Using AzureDefaultCredential with Semantic Kernel in Python

azure python openai semantic-kernel managed-identity

Background

I am working on a project for simplifying the deployment of a zero-trust secure Azure AI Foundry environment. As part of this project I am creating some Python scripts to generate synthetic data for use as sample data.

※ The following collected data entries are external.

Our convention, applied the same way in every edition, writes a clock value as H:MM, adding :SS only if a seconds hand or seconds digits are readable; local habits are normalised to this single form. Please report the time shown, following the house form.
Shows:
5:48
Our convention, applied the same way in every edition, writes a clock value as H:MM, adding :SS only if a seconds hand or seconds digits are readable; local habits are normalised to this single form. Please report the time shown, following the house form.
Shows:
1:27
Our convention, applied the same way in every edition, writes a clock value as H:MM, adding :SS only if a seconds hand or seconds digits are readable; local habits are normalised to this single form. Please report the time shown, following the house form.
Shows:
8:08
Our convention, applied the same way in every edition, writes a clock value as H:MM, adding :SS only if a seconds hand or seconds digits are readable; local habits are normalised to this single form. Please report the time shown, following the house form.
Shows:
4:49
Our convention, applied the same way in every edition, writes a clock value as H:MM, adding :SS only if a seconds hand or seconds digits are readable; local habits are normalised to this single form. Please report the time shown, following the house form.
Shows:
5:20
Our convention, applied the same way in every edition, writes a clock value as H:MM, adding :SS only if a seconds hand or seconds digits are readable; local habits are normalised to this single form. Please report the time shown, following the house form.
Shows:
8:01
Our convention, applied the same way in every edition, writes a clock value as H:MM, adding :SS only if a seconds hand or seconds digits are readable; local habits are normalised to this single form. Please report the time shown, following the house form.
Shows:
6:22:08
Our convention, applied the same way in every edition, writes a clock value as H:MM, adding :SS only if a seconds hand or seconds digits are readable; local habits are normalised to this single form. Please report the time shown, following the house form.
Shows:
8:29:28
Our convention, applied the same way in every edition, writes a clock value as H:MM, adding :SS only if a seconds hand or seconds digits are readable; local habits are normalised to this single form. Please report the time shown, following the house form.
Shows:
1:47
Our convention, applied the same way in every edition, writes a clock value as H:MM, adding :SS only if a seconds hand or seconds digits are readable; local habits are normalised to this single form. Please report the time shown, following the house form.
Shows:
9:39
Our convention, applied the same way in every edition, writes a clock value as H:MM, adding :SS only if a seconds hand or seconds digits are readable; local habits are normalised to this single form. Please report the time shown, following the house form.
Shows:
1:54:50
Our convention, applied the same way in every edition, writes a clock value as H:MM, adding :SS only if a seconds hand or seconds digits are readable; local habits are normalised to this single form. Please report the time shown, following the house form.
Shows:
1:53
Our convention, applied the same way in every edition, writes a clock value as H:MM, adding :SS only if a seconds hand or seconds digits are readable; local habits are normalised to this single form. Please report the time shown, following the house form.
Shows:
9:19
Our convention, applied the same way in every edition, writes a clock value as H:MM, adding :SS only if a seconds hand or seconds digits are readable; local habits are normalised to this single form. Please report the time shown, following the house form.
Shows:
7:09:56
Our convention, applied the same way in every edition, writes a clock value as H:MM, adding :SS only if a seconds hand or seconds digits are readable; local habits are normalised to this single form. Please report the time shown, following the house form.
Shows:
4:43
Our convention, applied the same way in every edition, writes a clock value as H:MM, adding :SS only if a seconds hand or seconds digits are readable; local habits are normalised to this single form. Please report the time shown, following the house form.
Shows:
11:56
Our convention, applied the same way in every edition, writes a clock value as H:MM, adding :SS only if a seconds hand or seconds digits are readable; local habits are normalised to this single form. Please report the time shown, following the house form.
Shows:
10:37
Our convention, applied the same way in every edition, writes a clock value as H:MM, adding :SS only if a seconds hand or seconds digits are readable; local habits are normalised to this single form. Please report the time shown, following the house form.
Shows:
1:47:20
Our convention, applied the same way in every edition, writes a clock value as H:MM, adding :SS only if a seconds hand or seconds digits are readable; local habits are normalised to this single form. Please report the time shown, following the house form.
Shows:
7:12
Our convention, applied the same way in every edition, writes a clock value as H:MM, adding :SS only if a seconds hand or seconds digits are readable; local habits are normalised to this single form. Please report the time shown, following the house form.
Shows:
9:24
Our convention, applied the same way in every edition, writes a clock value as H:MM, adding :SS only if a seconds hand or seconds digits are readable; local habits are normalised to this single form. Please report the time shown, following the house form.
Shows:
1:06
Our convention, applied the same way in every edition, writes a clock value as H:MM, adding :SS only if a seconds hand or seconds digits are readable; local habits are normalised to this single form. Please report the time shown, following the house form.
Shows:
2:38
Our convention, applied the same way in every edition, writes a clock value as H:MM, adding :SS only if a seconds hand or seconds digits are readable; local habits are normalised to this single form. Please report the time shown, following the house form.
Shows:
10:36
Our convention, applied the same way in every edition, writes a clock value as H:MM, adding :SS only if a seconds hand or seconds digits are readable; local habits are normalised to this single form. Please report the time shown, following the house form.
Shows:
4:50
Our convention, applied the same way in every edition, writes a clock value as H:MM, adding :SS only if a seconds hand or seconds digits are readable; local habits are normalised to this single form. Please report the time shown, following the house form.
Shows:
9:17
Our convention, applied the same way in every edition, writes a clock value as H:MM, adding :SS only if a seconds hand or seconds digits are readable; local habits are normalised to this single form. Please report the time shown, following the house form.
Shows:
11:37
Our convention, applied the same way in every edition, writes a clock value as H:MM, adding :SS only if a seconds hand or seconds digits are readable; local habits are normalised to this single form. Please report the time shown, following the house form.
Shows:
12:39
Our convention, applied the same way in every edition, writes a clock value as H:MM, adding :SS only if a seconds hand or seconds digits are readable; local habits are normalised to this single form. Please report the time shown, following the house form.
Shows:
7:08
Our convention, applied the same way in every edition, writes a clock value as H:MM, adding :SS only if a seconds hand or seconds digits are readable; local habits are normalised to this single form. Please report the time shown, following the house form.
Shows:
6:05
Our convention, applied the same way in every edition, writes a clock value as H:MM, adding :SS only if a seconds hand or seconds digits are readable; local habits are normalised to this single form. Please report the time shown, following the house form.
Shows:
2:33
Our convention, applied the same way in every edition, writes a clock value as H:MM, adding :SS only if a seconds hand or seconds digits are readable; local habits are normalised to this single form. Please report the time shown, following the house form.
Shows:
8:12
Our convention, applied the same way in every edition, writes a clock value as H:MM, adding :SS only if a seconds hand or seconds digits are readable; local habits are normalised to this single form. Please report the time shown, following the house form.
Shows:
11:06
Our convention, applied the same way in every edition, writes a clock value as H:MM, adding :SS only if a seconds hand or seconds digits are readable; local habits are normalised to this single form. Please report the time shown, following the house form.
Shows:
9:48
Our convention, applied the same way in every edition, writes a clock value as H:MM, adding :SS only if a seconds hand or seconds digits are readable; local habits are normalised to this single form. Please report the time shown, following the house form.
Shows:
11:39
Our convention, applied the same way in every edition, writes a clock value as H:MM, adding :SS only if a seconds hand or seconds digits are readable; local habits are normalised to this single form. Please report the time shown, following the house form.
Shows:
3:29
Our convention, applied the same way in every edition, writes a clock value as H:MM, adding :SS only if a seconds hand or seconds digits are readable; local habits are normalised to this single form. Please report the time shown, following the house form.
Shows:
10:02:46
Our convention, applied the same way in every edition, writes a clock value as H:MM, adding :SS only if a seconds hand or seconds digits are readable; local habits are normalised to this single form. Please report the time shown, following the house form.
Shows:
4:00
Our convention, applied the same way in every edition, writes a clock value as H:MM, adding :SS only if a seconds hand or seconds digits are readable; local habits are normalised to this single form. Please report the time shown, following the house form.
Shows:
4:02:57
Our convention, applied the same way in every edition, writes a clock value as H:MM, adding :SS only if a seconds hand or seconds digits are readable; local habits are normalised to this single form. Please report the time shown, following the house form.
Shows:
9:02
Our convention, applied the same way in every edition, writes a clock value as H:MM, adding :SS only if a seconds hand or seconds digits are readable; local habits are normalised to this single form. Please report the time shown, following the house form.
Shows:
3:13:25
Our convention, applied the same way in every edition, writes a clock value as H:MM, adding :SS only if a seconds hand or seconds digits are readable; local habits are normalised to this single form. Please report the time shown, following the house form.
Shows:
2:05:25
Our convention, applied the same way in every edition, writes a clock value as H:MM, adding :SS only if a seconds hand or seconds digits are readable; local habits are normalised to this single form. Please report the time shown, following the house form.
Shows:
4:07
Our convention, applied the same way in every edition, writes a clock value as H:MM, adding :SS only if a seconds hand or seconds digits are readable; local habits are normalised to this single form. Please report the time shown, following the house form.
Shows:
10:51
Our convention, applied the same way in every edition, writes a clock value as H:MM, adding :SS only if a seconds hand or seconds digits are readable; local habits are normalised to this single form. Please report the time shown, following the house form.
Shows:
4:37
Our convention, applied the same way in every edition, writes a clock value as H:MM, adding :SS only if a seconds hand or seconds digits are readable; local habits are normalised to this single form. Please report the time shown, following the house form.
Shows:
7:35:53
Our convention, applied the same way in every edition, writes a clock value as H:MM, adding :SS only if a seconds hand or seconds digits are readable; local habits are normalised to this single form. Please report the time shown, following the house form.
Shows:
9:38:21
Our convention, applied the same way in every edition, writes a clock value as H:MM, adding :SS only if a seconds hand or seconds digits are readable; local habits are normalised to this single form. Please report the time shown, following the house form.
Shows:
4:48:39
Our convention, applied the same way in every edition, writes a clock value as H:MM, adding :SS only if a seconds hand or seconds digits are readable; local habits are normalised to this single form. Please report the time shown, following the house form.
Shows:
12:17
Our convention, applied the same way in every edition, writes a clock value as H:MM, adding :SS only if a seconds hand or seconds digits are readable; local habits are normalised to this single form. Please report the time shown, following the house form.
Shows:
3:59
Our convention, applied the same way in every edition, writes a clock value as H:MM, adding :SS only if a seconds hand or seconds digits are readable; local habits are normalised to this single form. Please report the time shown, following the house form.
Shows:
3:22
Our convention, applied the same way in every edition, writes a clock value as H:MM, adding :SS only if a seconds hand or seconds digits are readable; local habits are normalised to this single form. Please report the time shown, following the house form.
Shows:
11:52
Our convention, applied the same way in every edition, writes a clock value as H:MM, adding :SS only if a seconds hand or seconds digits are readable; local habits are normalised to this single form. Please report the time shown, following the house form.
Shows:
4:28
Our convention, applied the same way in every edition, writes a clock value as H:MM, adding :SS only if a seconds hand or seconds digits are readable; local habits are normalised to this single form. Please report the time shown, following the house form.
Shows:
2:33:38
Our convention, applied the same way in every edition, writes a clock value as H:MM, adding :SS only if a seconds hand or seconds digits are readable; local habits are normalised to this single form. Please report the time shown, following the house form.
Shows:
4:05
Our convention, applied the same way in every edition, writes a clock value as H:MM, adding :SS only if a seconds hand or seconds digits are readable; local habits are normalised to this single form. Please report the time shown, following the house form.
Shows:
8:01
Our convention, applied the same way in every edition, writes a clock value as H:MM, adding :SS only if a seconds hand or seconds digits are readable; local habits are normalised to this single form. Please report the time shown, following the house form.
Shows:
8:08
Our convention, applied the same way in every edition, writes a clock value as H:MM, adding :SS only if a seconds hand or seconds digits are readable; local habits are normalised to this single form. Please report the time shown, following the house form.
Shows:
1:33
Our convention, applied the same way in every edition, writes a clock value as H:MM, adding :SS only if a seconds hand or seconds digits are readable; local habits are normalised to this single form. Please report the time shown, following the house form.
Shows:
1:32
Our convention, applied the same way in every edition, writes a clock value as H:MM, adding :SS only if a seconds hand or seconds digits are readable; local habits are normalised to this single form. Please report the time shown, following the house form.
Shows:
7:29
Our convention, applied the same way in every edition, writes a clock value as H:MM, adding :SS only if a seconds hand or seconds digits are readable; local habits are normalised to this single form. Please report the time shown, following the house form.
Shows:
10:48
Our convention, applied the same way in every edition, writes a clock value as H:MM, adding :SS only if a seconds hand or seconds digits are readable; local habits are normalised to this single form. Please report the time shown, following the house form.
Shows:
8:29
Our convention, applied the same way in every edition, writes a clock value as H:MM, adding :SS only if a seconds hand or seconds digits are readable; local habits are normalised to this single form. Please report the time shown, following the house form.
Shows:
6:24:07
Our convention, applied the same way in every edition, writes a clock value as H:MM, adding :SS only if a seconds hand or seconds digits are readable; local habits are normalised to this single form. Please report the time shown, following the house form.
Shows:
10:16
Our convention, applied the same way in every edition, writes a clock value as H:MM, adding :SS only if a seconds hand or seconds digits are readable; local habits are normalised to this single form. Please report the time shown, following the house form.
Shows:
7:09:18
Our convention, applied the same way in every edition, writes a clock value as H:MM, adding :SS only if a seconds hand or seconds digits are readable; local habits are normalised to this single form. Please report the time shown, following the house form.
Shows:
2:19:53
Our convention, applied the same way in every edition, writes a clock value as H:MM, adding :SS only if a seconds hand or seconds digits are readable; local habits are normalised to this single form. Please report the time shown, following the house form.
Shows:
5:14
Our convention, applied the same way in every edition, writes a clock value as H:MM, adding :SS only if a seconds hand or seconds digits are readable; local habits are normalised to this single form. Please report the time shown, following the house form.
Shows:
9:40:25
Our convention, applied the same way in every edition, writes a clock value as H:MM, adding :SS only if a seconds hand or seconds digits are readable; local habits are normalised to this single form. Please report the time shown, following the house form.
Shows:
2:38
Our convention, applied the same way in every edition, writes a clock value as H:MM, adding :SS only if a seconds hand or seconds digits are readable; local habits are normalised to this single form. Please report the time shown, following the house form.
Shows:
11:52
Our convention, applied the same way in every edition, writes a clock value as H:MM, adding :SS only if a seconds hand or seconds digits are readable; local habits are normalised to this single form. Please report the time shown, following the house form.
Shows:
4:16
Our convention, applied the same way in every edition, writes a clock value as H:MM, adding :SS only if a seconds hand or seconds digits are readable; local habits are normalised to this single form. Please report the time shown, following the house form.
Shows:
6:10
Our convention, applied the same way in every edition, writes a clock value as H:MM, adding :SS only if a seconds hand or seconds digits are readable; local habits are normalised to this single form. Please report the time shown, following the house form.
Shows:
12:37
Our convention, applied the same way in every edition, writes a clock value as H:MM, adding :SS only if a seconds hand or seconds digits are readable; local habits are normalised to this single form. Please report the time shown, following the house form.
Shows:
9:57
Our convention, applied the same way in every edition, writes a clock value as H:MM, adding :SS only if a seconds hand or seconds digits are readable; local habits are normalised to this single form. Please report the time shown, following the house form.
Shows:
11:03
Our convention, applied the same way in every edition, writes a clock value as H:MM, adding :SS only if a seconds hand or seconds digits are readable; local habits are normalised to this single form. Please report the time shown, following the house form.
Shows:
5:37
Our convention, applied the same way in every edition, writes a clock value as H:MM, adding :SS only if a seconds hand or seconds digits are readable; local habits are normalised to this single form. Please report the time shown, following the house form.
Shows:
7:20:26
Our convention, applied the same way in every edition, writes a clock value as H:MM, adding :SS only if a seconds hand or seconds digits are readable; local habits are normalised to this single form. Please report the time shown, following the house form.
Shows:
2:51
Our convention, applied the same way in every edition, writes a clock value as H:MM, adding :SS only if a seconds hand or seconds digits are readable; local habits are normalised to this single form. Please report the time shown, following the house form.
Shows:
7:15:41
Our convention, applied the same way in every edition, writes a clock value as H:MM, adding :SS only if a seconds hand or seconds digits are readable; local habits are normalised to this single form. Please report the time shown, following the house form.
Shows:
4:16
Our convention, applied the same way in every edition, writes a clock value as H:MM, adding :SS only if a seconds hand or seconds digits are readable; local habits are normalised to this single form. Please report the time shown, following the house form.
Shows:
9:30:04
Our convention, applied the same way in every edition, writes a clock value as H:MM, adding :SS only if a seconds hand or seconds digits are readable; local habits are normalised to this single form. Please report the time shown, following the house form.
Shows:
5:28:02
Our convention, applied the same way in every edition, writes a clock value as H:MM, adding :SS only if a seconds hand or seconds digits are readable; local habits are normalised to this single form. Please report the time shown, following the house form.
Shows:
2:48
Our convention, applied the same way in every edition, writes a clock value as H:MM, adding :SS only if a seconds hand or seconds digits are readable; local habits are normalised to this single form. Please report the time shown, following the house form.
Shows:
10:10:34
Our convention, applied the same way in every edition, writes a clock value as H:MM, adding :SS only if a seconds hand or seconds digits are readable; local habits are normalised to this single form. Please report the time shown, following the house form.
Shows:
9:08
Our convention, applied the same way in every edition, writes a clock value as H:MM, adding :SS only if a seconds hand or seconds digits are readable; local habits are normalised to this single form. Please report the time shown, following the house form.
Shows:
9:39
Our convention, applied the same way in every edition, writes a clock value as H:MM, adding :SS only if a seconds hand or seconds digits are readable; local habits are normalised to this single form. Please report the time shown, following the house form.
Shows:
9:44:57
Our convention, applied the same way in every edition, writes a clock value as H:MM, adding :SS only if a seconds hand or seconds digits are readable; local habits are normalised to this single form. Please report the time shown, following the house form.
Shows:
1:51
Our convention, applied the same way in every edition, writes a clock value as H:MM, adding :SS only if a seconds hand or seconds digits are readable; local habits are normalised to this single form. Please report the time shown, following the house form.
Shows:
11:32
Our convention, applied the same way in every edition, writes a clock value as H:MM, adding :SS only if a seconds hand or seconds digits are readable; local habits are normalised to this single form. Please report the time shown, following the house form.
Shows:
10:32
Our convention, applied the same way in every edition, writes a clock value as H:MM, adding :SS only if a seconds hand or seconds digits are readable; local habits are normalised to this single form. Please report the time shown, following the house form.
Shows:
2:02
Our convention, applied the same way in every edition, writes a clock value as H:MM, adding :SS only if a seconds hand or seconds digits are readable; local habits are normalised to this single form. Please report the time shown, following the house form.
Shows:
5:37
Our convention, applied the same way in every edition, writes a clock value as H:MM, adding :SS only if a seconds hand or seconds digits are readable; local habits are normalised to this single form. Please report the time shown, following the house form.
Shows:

Securing with Managed Identities

It is always best practice to use managed identities to authenticate to Azure services wherever possible, especially in production. I’m very familiar with using managed identities in C# and .NET, but I haven’t used them much in Python version of Semantic Kernel before. So, it’s time to learn how to do that.

To do this, I needed to use the DefaultAzureCredential class from the Azure Identity SDK to provide a token provider to the AzureChatCompletion class from the Semantic Kernel Python SDK.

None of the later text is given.